For practical and security reasons, smart contracts cannot deal with data outside the blockchain. External systems, usually called "oracles" exist to insert data into the blockchain (by issuing smart contract calls which store data) which can be examined by smart contracts.
Smart contract calls (invocations, executions...) are themselves transactions with a small bit of attached data which identifies the exact piece of code and the exact smart contract to execute (i.e. the method name and the smart contract address), and the parameters to pass to the code. The outcome of this code execution is included in the transaction's outcome and can include e.g. a change in smart contract's state data.
Property #4: Smart contracts are most usable with distributed consensus
In a way, smart contracts are "business rules" for the blockchain. They can decide what happens with new data in the context of old data, and they can output / signal certain values to be used by an external system. The key thing to notice here is that smart contracts are a part of the consensus rules. Every single node executes this code and must arrive exactly at the same outcome. This outcome usually gets attached to blocks before they are mined, which is how blocks in the blockchain actually contain a history of all the effects of all the transactions happening progressively through time.
If there is no distributed consensus, i.e. if there is a single authority (even if it uses multiple nodes under its influence) which executes smart contracts and decides what are the smart contract's outputs and which transactions are valid, the concept of smart contracts can be reduced to digitally signed pieces of code stored either in a database, or more commonly, just as files on a server. This code can be verified (i.e. its digital signature can be validated), executed, and its results digitally signed and written to the database without changing the essential nature of what a smart contract is. Since the security of this scenario completely depends on the security of the consensus, and the consensus is centralised, its much simpler to add a field to an existing database which would contain code than engineer a blockchain from scratch to do it.

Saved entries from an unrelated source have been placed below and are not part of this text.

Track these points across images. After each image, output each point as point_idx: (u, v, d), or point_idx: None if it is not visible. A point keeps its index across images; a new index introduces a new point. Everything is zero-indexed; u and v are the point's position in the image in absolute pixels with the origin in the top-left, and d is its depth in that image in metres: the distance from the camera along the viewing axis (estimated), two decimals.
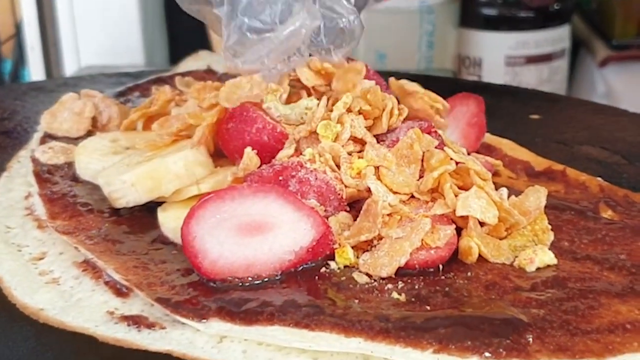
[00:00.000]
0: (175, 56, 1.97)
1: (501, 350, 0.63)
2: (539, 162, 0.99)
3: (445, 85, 1.36)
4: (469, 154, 0.95)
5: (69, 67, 1.98)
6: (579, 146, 1.09)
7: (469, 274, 0.74)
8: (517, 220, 0.78)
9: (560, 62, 1.95)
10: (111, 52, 1.97)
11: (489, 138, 1.01)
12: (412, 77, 1.41)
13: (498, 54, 1.91)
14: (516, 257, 0.77)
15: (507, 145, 1.03)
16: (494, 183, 0.87)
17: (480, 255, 0.76)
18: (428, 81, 1.39)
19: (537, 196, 0.81)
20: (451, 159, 0.80)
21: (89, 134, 1.01)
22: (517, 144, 1.05)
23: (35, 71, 1.96)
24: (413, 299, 0.70)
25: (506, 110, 1.22)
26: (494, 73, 1.92)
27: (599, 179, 0.95)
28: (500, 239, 0.79)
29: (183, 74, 1.24)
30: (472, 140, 0.98)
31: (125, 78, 1.32)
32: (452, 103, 1.01)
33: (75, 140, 0.99)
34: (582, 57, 2.11)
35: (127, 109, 1.03)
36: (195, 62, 1.33)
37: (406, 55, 1.92)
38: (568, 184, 0.95)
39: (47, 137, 1.01)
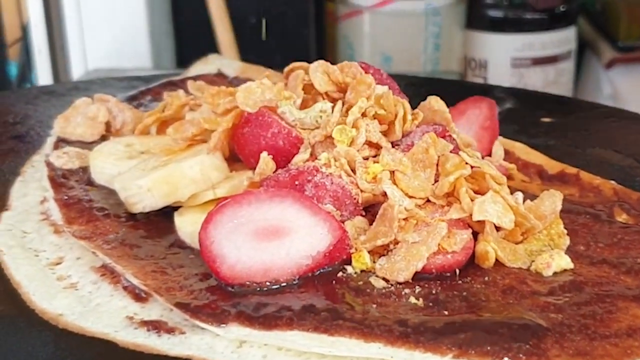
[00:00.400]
0: (183, 59, 1.98)
1: (521, 355, 0.63)
2: (552, 166, 0.99)
3: (454, 89, 1.37)
4: (483, 157, 0.95)
5: (76, 71, 1.99)
6: (592, 149, 1.09)
7: (486, 278, 0.75)
8: (533, 224, 0.78)
9: (566, 63, 1.95)
10: (118, 55, 1.97)
11: (501, 141, 1.01)
12: (419, 80, 1.42)
13: (504, 56, 1.91)
14: (533, 261, 0.77)
15: (520, 149, 1.03)
16: (508, 187, 0.87)
17: (496, 260, 0.76)
18: (434, 84, 1.40)
19: (552, 200, 0.81)
20: (466, 163, 0.80)
21: (103, 138, 1.01)
22: (531, 147, 1.05)
23: (42, 74, 1.96)
24: (431, 304, 0.70)
25: (517, 113, 1.22)
26: (500, 75, 1.92)
27: (613, 182, 0.95)
28: (516, 243, 0.79)
29: (194, 78, 1.25)
30: (485, 144, 0.98)
31: (136, 82, 1.32)
32: (465, 106, 1.01)
33: (89, 145, 0.99)
34: (587, 58, 2.11)
35: (141, 114, 1.04)
36: (205, 65, 1.33)
37: (412, 58, 1.93)
38: (582, 188, 0.95)
39: (61, 142, 1.01)
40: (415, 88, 1.35)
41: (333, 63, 0.89)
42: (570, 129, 1.16)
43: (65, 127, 1.02)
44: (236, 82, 1.28)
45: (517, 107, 1.24)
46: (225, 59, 1.36)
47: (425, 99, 1.25)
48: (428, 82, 1.39)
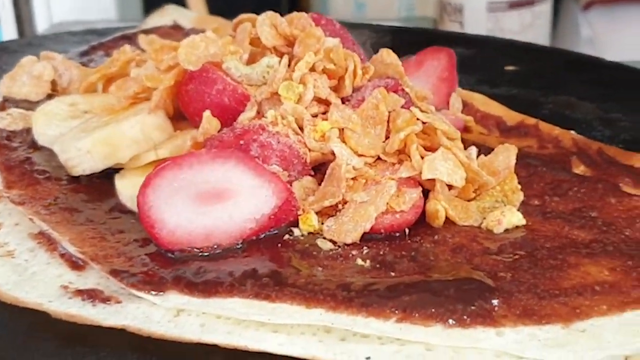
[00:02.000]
0: (150, 10, 1.93)
1: (465, 317, 0.61)
2: (512, 117, 0.97)
3: (422, 37, 1.33)
4: (440, 110, 0.93)
5: (41, 24, 1.94)
6: (555, 97, 1.07)
7: (436, 237, 0.73)
8: (486, 180, 0.76)
9: (543, 6, 1.90)
10: (84, 8, 1.92)
11: (460, 93, 0.98)
12: (388, 29, 1.39)
13: (480, 0, 1.87)
14: (484, 218, 0.75)
15: (479, 100, 1.00)
16: (465, 140, 0.85)
17: (448, 218, 0.74)
18: (402, 33, 1.37)
19: (506, 155, 0.79)
20: (418, 118, 0.77)
21: (50, 97, 0.98)
22: (492, 97, 1.03)
23: (6, 28, 1.91)
24: (378, 265, 0.68)
25: (482, 62, 1.19)
26: (476, 19, 1.87)
27: (573, 132, 0.93)
28: (469, 200, 0.77)
29: (148, 31, 1.21)
30: (443, 96, 0.95)
31: (90, 36, 1.28)
32: (423, 57, 0.98)
33: (35, 104, 0.96)
34: (565, 1, 2.07)
35: (88, 71, 1.00)
36: (161, 17, 1.29)
37: (386, 4, 1.88)
38: (541, 139, 0.92)
39: (6, 102, 0.98)
40: (378, 37, 1.32)
41: (306, 12, 0.86)
42: (534, 78, 1.13)
43: (11, 86, 0.99)
44: (192, 33, 1.24)
45: (481, 55, 1.21)
46: (182, 10, 1.32)
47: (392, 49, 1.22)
48: (394, 32, 1.35)
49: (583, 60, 1.20)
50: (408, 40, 1.31)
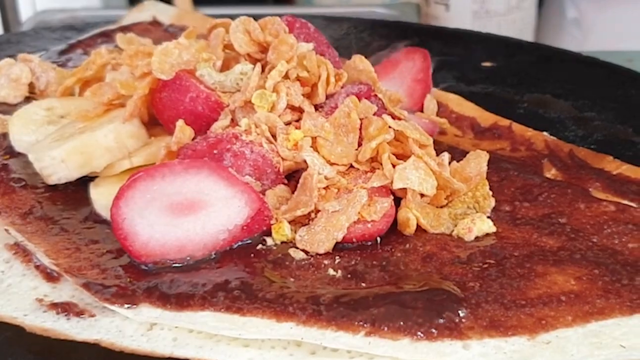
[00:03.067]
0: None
1: (433, 330, 0.63)
2: (486, 118, 0.97)
3: (398, 31, 1.34)
4: (414, 111, 0.94)
5: (25, 12, 1.93)
6: (530, 94, 1.08)
7: (407, 245, 0.74)
8: (457, 188, 0.77)
9: None
10: None
11: (435, 94, 0.99)
12: (368, 22, 1.39)
13: None
14: (456, 225, 0.76)
15: (454, 101, 1.01)
16: (439, 142, 0.86)
17: (419, 226, 0.75)
18: (376, 26, 1.37)
19: (478, 161, 0.79)
20: (390, 126, 0.78)
21: (28, 99, 0.98)
22: (468, 95, 1.03)
23: None
24: (349, 275, 0.69)
25: (458, 58, 1.19)
26: (462, 1, 1.87)
27: (545, 133, 0.94)
28: (441, 206, 0.78)
29: (127, 28, 1.21)
30: (417, 98, 0.95)
31: (69, 32, 1.28)
32: (398, 58, 0.98)
33: (14, 107, 0.96)
34: None
35: (65, 73, 1.00)
36: (139, 13, 1.28)
37: None
38: (514, 141, 0.93)
39: None
40: (357, 32, 1.33)
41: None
42: (509, 74, 1.14)
43: None
44: (172, 29, 1.25)
45: (457, 51, 1.22)
46: (161, 5, 1.31)
47: (369, 44, 1.23)
48: (373, 26, 1.35)
49: (559, 55, 1.20)
50: (387, 34, 1.31)
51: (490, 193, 0.79)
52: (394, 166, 0.76)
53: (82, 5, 1.89)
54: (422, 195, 0.76)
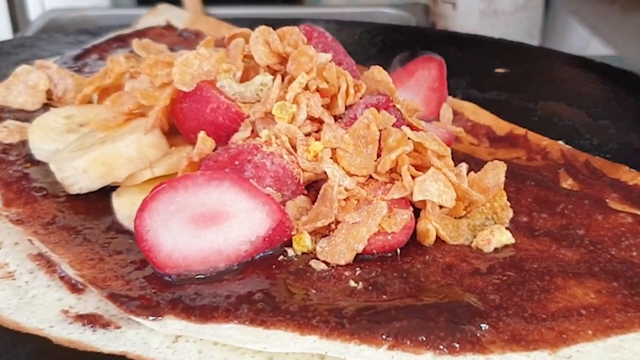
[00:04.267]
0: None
1: (455, 344, 0.63)
2: (501, 126, 0.98)
3: (412, 37, 1.34)
4: (431, 120, 0.94)
5: (34, 11, 1.94)
6: (544, 102, 1.08)
7: (427, 257, 0.74)
8: (476, 199, 0.78)
9: None
10: None
11: (451, 102, 0.99)
12: (381, 27, 1.40)
13: None
14: (475, 237, 0.76)
15: (470, 109, 1.01)
16: (456, 151, 0.87)
17: (439, 237, 0.76)
18: (390, 31, 1.37)
19: (496, 172, 0.80)
20: (409, 138, 0.78)
21: (46, 106, 0.99)
22: (482, 102, 1.04)
23: None
24: (370, 287, 0.70)
25: (472, 64, 1.20)
26: (469, 1, 1.87)
27: (561, 142, 0.95)
28: (460, 217, 0.78)
29: (142, 32, 1.22)
30: (433, 107, 0.96)
31: (83, 36, 1.28)
32: (414, 67, 0.99)
33: (32, 114, 0.97)
34: None
35: (83, 79, 1.01)
36: (154, 17, 1.29)
37: None
38: (530, 150, 0.94)
39: (2, 112, 0.98)
40: (370, 37, 1.33)
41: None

If the data is not going to be verified by third parties, or the public at large, there is no need for a distributed consensus (and it wouldn't be useful or used even if implemented), and there is no need to format data into transactions with smart contract code attached to them. Both data and code can more efficiently, and possibly more securely, be stored in a conventional way.
Summary
Blockchains are most useful where authenticated data needs to be distributed among a large-ish and unpredictable set of nodes, where the nodes do not trust each other so they must rely on distributed processing algorithms to distinguish which data is valid and which isn't. This introduces significant overhead which makes them incredibly slow to read and write, hard to implement securely, and plain inconvenient to use in many real-world cases.
However, if a project is trying to solve a problem which requires the use of a distributed consensus (which may or may not include smart contracts), immutable and append-only data, blockchains are basically the only solution we know of how to do it, and in those cases are unavoidable.